Activity: Write out the material word for word, from the line with "Kadroların yanındaki başvuru" to the line with "tıklayınız. Hangi KPSS’ye", including both of those lines.

[Records excerpted from a collection]
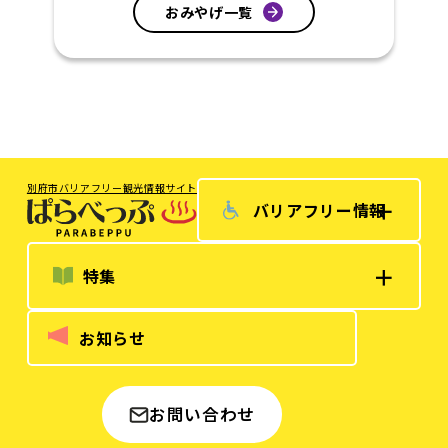
おみやげ一覧
別府市バリアフリー観光情報サイト
＋
バリアフリー情報
＋
特集
お知らせ
お問い合わせ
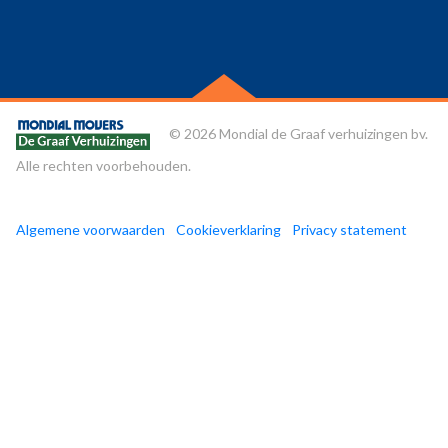
© 2026 Mondial de Graaf verhuizingen bv.
Alle rechten voorbehouden.
Algemene voorwaarden
Cookieverklaring
Privacy statement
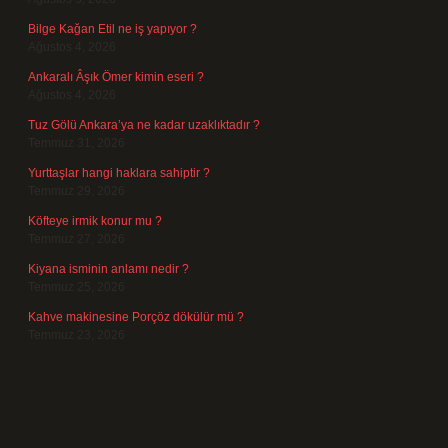
Bilge Kağan Etil ne iş yapıyor ?
Ağustos 4, 2026
Ankaralı Âşık Ömer kimin eseri ?
Ağustos 4, 2026
Tuz Gölü Ankara’ya ne kadar uzaklıktadır ?
Temmuz 31, 2026
Yurttaşlar hangi haklara sahiptir ?
Temmuz 29, 2026
Köfteye irmik konur mu ?
Temmuz 27, 2026
Kiyana isminin anlamı nedir ?
Temmuz 25, 2026
Kahve makinesine Porçöz dökülür mü ?
Temmuz 23, 2026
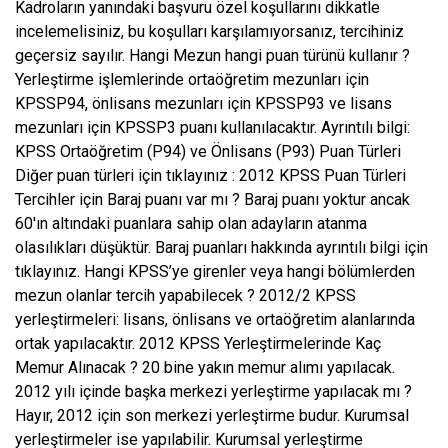
Kadroların yanındaki başvuru özel koşullarını dikkatle
incelemelisiniz, bu koşulları karşılamıyorsanız, tercihiniz
geçersiz sayılır. Hangi Mezun hangi puan türünü kullanır ?
Yerleştirme işlemlerinde ortaöğretim mezunları için
KPSSP94, önlisans mezunları için KPSSP93 ve lisans
mezunları için KPSSP3 puanı kullanılacaktır. Ayrıntılı bilgi:
KPSS Ortaöğretim (P94) ve Önlisans (P93) Puan Türleri
Diğer puan türleri için tıklayınız : 2012 KPSS Puan Türleri
Tercihler için Baraj puanı var mı ? Baraj puanı yoktur ancak
60′ın altındaki puanlara sahip olan adayların atanma
olasılıkları düşüktür. Baraj puanları hakkında ayrıntılı bilgi için
tıklayınız. Hangi KPSS’ye girenler veya hangi bölümlerden
mezun olanlar tercih yapabilecek ? 2012/2 KPSS
yerleştirmeleri: lisans, önlisans ve ortaöğretim alanlarında
ortak yapılacaktır. 2012 KPSS Yerleştirmelerinde Kaç
Memur Alınacak ? 20 bine yakın memur alımı yapılacak.
2012 yılı içinde başka merkezi yerleştirme yapılacak mı ?
Hayır, 2012 için son merkezi yerleştirme budur. Kurumsal
yerleştirmeler ise yapılabilir. Kurumsal yerleştirme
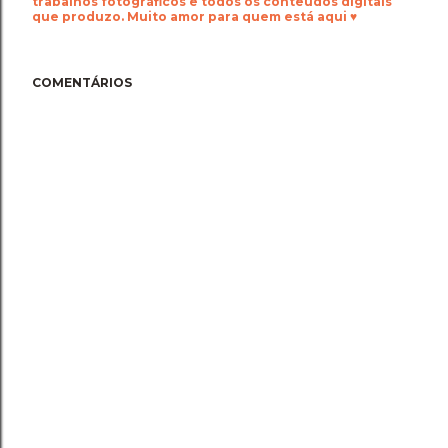
trabalhos fotográficos e todos os conteúdos digitais
que produzo. Muito amor para quem está aqui ♥
COMENTÁRIOS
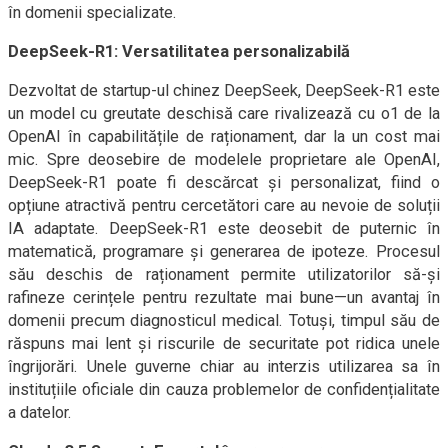
în domenii specializate.
DeepSeek-R1: Versatilitatea personalizabilă
Dezvoltat de startup-ul chinez DeepSeek, DeepSeek-R1 este
un model cu greutate deschisă care rivalizează cu o1 de la
OpenAI în capabilitățile de raționament, dar la un cost mai
mic. Spre deosebire de modelele proprietare ale OpenAI,
DeepSeek-R1 poate fi descărcat și personalizat, fiind o
opțiune atractivă pentru cercetători care au nevoie de soluții
IA adaptate. DeepSeek-R1 este deosebit de puternic în
matematică, programare și generarea de ipoteze. Procesul
său deschis de raționament permite utilizatorilor să-și
rafineze cerințele pentru rezultate mai bune—un avantaj în
domenii precum diagnosticul medical. Totuși, timpul său de
răspuns mai lent și riscurile de securitate pot ridica unele
îngrijorări. Unele guverne chiar au interzis utilizarea sa în
instituțiile oficiale din cauza problemelor de confidențialitate
a datelor.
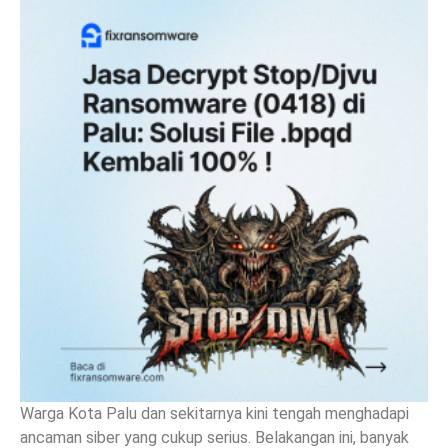
Warga Kota Palu dan sekitarnya kini tengah menghadapi
ancaman siber yang cukup serius. Belakangan ini, banyak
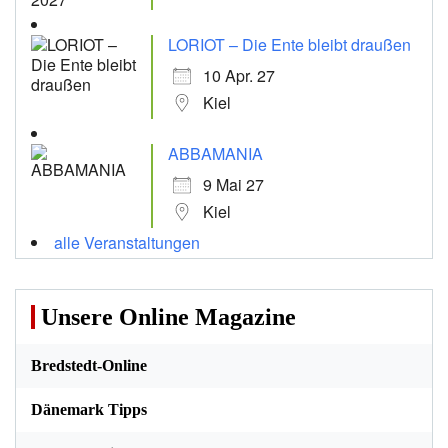
LORIOT – Die Ente bleibt draußen
10 Apr. 27
Kiel
ABBAMANIA
9 Mai 27
Kiel
alle Veranstaltungen
Unsere Online Magazine
Bredstedt-Online
Dänemark Tipps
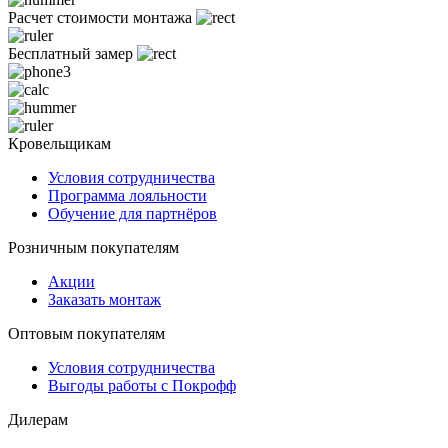
Расчет стоимости монтажа
Бесплатный замер
Кровельщикам
Условия сотрудничества
Программа лояльности
Обучение для партнёров
Розничным покупателям
Акции
Заказать монтаж
Оптовым покупателям
Условия сотрудничества
Выгоды работы с Покрофф
Дилерам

Result of this task:
Kadroların yanındaki başvuru özel koşullarını dikkatle
incelemelisiniz, bu koşulları karşılamıyorsanız, tercihiniz
geçersiz sayılır. Hangi Mezun hangi puan türünü kullanır ?
Yerleştirme işlemlerinde ortaöğretim mezunları için
KPSSP94, önlisans mezunları için KPSSP93 ve lisans
mezunları için KPSSP3 puanı kullanılacaktır. Ayrıntılı bilgi:
KPSS Ortaöğretim (P94) ve Önlisans (P93) Puan Türleri
Diğer puan türleri için tıklayınız : 2012 KPSS Puan Türleri
Tercihler için Baraj puanı var mı ? Baraj puanı yoktur ancak
60′ın altındaki puanlara sahip olan adayların atanma
olasılıkları düşüktür. Baraj puanları hakkında ayrıntılı bilgi için
tıklayınız. Hangi KPSS’ye girenler veya hangi bölümlerden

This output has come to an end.